New law will allow graduating nurses to start practicing sooner

 

            STATE HOUSE — A new law sponsored by Senate Majority Whip Valarie Lawson and Rep. Stephen M. Casey will allow graduate registered nurses to begin practicing before taking their national licensing exam.

The legislation (2024-S 2083, 2024-H 7826), which was part of the Senate’s HEALTH Initiative of legislative priorities, was signed by the governor Tuesday after passage by the General Assembly.

“This is an easy step we can take to help out with the nursing shortage in the short term and make life easier on new nurses and the hospitals that employ them,” said Representative Casey (D-Dist. 50, Woonsocket). “We did the same thing during the pandemic by executive order, so we know that it works.”

Said Senator Lawson (D-Dist. 14, East Providence), “It’s important to consider all the tools we have available to us to ease the shortage of health care workers in Rhode Island. Allowing registered nurses who have graduated their programs to begin their on-the-job training before their test results is one of those tools, one that nurses and health care facilities have been asking for.”

The law allows graduate nurses to begin practicing before taking and receiving results from the National Council Licensure Examination (NCLEX), the licensing examine developed by the National Council of State Boards of Nursing, provided that they are licensed within 90 days.

Advocates for the law point out that graduating registered nurses undergo weeks of extensive training and supervision by experienced nurses when they begin their new jobs. Requiring them to have passed this exam before starting that training only delays new hires from making an impact in Rhode Island’s short-staffed medical system.

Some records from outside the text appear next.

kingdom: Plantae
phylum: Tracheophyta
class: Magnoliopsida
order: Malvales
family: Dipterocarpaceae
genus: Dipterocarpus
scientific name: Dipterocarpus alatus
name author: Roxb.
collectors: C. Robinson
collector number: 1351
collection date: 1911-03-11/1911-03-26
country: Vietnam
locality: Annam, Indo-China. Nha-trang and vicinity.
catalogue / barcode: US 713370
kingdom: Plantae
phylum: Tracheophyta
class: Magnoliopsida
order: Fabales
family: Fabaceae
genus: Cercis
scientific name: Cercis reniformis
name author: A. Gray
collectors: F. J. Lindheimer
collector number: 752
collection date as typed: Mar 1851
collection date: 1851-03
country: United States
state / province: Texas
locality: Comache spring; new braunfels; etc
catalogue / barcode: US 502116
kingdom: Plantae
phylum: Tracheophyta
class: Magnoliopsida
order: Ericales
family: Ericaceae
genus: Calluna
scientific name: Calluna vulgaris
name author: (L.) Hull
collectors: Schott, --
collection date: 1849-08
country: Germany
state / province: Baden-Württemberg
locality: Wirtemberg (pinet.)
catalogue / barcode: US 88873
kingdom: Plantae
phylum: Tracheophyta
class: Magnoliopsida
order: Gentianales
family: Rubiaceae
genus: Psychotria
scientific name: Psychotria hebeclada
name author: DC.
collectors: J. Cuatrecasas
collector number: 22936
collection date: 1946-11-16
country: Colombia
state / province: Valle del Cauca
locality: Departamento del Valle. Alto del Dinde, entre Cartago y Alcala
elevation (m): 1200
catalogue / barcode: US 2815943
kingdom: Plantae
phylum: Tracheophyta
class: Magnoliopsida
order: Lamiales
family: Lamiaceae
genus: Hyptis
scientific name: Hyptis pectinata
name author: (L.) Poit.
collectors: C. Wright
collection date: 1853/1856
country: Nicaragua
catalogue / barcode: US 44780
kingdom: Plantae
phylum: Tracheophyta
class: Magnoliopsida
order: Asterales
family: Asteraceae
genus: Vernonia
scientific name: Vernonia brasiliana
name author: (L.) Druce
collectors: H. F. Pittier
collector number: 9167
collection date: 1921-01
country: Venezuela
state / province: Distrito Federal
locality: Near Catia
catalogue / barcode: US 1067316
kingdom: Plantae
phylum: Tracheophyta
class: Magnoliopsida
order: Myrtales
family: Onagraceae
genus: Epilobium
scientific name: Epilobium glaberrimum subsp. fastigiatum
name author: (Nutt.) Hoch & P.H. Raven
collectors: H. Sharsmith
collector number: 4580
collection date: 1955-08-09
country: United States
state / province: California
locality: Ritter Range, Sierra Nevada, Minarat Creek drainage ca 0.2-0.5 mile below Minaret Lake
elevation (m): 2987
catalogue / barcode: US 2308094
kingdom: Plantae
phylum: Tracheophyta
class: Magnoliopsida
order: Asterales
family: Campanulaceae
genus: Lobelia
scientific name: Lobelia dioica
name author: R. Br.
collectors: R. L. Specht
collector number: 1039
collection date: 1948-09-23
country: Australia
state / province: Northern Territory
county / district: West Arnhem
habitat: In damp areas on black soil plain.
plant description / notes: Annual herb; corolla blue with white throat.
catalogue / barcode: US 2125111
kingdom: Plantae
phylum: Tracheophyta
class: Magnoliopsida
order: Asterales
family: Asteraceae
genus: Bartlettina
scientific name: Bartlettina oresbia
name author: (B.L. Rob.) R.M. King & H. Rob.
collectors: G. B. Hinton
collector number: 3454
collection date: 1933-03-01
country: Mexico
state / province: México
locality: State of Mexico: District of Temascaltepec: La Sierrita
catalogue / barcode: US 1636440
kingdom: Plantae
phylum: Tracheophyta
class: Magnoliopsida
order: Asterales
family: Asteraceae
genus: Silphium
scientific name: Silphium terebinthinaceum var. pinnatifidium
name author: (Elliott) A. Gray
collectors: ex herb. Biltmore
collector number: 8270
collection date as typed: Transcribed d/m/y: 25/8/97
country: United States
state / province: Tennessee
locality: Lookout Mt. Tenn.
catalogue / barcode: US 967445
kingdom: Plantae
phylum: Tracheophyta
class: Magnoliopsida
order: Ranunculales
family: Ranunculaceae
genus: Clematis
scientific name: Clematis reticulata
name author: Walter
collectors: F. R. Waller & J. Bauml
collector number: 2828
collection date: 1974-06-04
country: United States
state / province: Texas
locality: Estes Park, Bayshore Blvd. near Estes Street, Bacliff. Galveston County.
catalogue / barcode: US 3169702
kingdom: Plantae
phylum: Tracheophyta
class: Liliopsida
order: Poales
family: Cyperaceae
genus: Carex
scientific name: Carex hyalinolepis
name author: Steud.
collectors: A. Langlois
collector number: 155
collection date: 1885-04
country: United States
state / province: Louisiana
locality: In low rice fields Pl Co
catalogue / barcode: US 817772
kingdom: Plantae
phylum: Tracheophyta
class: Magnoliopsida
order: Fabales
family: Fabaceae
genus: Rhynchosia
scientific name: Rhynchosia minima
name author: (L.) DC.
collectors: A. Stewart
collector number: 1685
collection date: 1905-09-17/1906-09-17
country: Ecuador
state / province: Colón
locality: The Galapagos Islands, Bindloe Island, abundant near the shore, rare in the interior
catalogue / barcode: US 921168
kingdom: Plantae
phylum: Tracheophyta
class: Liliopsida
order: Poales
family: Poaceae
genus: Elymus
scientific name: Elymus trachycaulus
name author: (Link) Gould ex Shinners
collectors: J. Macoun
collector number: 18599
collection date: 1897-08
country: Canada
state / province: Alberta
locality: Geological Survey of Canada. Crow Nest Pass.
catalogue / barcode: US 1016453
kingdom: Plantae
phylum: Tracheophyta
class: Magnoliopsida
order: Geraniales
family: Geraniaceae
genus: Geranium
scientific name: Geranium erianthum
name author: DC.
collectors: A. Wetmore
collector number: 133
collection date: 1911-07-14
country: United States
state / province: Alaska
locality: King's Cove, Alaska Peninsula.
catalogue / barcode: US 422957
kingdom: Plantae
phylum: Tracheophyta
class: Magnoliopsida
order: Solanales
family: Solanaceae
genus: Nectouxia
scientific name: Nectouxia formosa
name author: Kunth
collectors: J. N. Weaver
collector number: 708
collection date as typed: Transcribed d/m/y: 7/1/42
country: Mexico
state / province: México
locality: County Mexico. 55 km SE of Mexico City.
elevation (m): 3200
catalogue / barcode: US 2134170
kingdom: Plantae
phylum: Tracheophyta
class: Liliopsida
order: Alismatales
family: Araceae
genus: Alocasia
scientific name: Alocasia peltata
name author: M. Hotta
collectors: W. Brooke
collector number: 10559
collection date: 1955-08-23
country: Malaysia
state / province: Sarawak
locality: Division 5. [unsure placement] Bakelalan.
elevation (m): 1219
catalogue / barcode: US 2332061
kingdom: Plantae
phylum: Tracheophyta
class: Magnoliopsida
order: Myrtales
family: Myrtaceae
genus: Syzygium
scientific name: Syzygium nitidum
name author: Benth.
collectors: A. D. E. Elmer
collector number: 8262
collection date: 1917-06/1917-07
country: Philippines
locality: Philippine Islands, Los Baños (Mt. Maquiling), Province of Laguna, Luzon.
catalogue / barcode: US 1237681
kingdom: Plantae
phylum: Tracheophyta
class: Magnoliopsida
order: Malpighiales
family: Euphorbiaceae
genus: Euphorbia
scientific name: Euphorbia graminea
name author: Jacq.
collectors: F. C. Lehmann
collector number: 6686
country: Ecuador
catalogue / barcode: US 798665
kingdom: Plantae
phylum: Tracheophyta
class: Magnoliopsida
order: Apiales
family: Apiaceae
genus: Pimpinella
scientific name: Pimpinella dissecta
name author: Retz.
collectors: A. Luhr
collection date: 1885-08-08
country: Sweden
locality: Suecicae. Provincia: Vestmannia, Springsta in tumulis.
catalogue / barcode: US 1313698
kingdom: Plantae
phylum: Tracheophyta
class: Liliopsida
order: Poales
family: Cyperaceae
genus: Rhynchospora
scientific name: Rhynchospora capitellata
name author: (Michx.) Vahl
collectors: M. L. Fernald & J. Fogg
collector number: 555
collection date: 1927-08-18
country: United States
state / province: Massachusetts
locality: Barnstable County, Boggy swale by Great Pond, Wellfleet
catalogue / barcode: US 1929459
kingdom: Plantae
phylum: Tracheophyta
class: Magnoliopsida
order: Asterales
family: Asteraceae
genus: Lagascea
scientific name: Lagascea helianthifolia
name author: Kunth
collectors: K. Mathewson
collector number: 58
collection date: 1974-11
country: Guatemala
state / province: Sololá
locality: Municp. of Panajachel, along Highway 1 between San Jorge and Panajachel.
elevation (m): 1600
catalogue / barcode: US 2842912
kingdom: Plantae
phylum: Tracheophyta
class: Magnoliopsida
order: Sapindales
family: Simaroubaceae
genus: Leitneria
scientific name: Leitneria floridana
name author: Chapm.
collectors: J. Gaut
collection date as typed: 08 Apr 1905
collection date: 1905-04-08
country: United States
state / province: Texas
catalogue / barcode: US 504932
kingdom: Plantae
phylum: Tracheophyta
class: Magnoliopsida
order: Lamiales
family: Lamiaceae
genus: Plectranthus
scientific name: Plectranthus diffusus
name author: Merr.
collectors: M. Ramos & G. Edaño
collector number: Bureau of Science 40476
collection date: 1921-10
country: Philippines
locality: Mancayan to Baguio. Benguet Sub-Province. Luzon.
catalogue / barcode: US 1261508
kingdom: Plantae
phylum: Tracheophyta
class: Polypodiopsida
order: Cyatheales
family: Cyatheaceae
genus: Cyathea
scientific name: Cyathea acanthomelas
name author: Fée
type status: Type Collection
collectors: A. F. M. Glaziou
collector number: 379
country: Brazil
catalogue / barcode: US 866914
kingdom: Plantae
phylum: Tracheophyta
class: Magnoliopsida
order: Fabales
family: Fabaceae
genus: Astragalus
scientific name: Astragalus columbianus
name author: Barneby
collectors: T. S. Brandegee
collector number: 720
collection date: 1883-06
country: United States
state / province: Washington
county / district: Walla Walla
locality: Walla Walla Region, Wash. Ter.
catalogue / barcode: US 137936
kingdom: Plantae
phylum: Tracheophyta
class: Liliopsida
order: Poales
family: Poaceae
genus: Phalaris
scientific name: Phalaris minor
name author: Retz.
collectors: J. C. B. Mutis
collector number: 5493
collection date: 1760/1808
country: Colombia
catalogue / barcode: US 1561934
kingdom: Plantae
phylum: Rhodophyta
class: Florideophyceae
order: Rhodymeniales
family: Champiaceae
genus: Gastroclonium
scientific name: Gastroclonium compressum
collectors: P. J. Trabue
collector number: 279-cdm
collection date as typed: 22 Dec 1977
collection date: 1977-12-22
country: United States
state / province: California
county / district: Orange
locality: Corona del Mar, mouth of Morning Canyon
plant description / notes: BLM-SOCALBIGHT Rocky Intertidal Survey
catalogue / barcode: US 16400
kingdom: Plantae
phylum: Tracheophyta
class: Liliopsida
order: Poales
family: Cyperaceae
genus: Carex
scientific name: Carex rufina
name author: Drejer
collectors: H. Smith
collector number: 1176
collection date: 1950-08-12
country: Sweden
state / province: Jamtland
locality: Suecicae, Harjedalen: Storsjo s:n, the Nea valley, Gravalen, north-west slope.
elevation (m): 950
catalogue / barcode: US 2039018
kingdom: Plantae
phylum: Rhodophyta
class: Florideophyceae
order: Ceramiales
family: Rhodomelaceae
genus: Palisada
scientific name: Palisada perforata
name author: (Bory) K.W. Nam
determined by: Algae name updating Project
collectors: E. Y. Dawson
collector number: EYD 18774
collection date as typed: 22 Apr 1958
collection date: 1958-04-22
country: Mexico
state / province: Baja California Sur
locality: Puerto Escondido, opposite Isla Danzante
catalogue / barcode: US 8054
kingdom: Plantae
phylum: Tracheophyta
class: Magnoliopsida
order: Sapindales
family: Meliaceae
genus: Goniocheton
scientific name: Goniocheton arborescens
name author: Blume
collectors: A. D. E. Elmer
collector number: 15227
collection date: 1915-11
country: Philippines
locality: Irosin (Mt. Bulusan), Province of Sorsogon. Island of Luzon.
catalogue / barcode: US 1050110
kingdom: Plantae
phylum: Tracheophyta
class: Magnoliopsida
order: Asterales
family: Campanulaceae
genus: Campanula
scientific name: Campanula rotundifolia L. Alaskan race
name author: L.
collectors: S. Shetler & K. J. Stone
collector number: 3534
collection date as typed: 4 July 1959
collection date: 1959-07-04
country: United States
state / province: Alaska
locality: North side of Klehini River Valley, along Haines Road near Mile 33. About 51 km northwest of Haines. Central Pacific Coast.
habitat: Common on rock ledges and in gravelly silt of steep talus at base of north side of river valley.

“The Hospital Association of Rhode Island extends its gratitude to Senator Lawson and Representative Casey for their leadership in championing this important legislation,” said M. Teresa Paiva Weed, president of the Hospital Association of Rhode Island. “By allowing nursing graduates to practice pending the results of their NCLEX, this law provides a critical buffer that helps bridge the gap between academic preparation and full licensure. This change will not only bolster our health care workforce but also support new graduates as they transition into their professional roles, reducing administrative delays that currently hinder immediate employment and practice.